In the press brake according to the second aspect of the present invention, the control device controls the servomotor to reverse the rotation of the bidirectional fluid pump in order to switch the vertical movement of the hydraulic cylinder in order to reverse the vertical movement of the ram. At this time, the ram moving speed pattern command unit of the control device, after reversing, keeps the ram moving speed constant for a predetermined length of warm-up time, and thereafter changes the ram moving speed to the predetermined speed. The command position counter reads the ram position from the ram moving speed pattern, and adds the value to the actual ram position detected by the ram position detector with an adder, and the ram moves. Since the rotation of the servomotor is controlled so as to be located at a desired position, it is possible to reduce the shock at the time of rising, which has conventionally been a problem, and to prevent the vibration of the ram during movement. Thereby, the operation gain of the ram can be increased to improve the productivity.

[Brief description of the drawings]

FIG. 1 is a circuit and a block diagram showing a configuration of a hydraulic circuit and a control device of a press brake according to the present invention.

FIG. 2 is a graph showing a ram moving speed pattern.

FIG. 3 is a graph showing an actual moving speed of a ram when a movement is commanded according to the ram moving speed pattern of FIG. 2;

FIG. 4 is a front view showing the entire press brake according to the present invention.

FIG. 5 is a side view as viewed from a direction V in FIG. 4;

FIG. 6 is a schematic view showing a main part of a hydraulic circuit of a conventional press brake.

FIG. 7 is a graph showing a conventional ram moving speed pattern.

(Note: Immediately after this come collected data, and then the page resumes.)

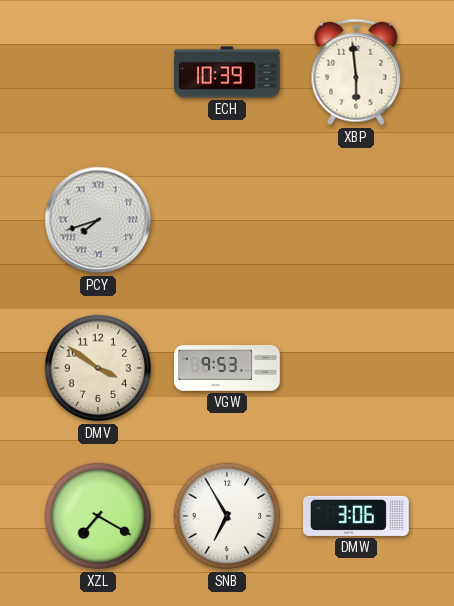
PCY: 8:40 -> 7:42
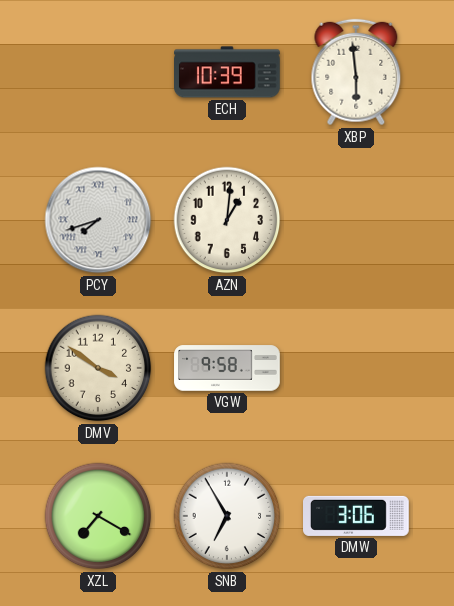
AZN: none -> 1:01
VGW: 9:53 -> 9:58
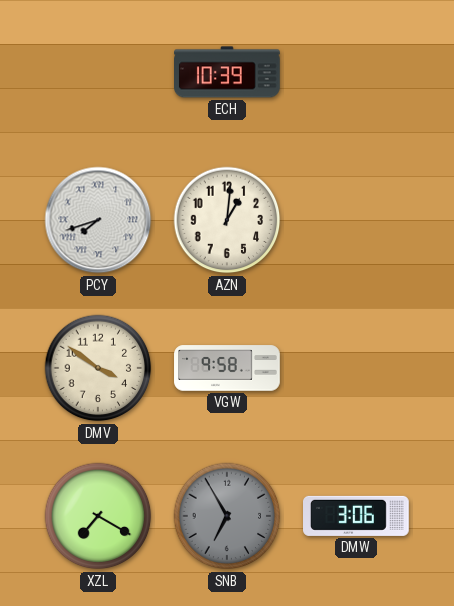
XBP: 5:59 -> none
SNB dial: white -> grey
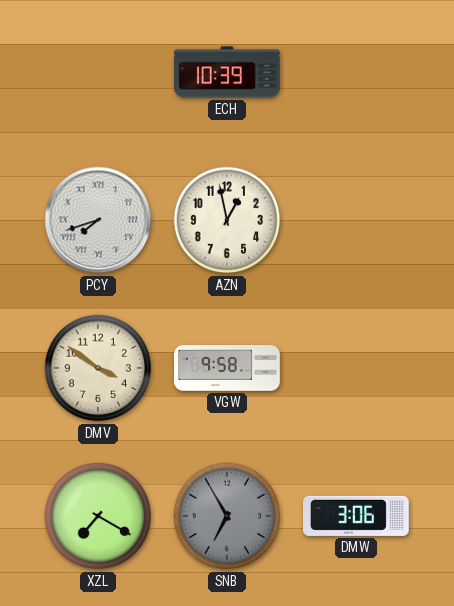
AZN: 1:01 -> 12:58
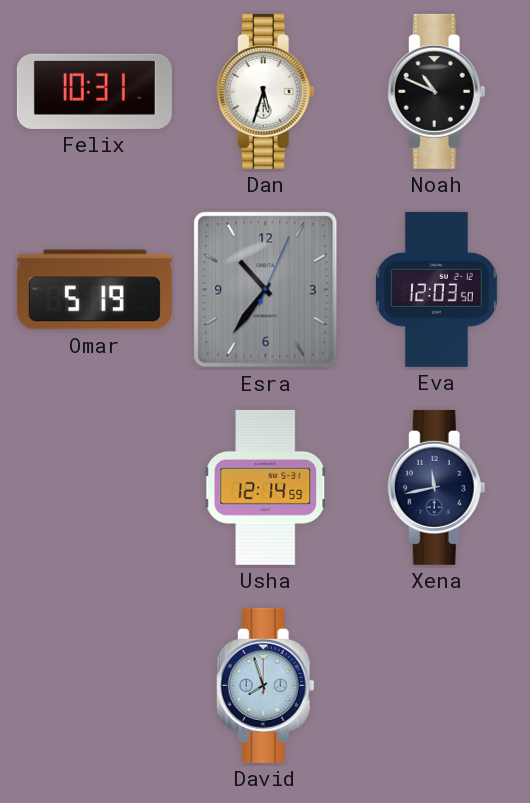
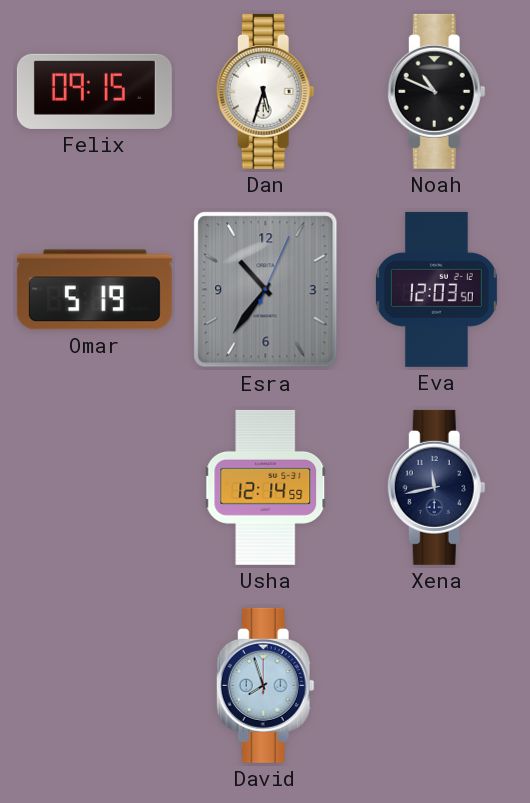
Felix: 10:31 -> 09:15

8 is a graph showing the actual moving speed of the ram when movement is commanded according to the ram moving speed pattern of FIG. 7;

[Explanation of symbols]

 Reference Signs List 1 press brake 5U upper table (ram) 11 linear scale (ram position detector) 13L, 13R hydraulic cylinder 18 controller 31 bidirectional piston pump (bidirectional fluid pump) 39 AC servo motor (servo motor) 65 ram moving speed pattern Command part 67 Command position counter 73 Adder

Claims (2)

[Claims] 1. A ram moving method in a press brake in which a ram is moved up and down by a hydraulic cylinder which is moved up and down in accordance with a rotation direction of a bidirectional fluid pump, wherein the ram is moved up and down to reverse the up and down movement of the ram. After inverting the directional fluid pump, a warm-up time or distance for temporarily maintaining the ram speed constant is provided for a predetermined time or a predetermined distance, and thereafter, the bidirectional fluid pump is controlled so as to change the ram speed to the predetermined speed. Ram movement method in press brake. 2. A press for performing a bending process by controlling a servomotor to operate a bidirectional fluid pump and operating a hydraulic cylinder with hydraulic oil from the bidirectional fluid pump to move the ram up and down. A brake, wherein after the control device reverses the rotation of the bidirectional fluid pump to reverse the vertical movement of the ram, a warming-up time or a distance for once maintaining the ram speed constant is provided for a predetermined time or a predetermined distance, A ram moving speed pattern command unit for commanding a preset ram moving speed pattern for changing the ram speed to a predetermined speed, a command position counter for reading a ram position from the ram speed commanded by the ram moving speed pattern command unit, and A ram position detector for detecting the position of the ram, and A press brake, comprising: an adder that adds a ram position and a ram position signal from the ram position detector to instruct the servo motor to position the ram at a desired position.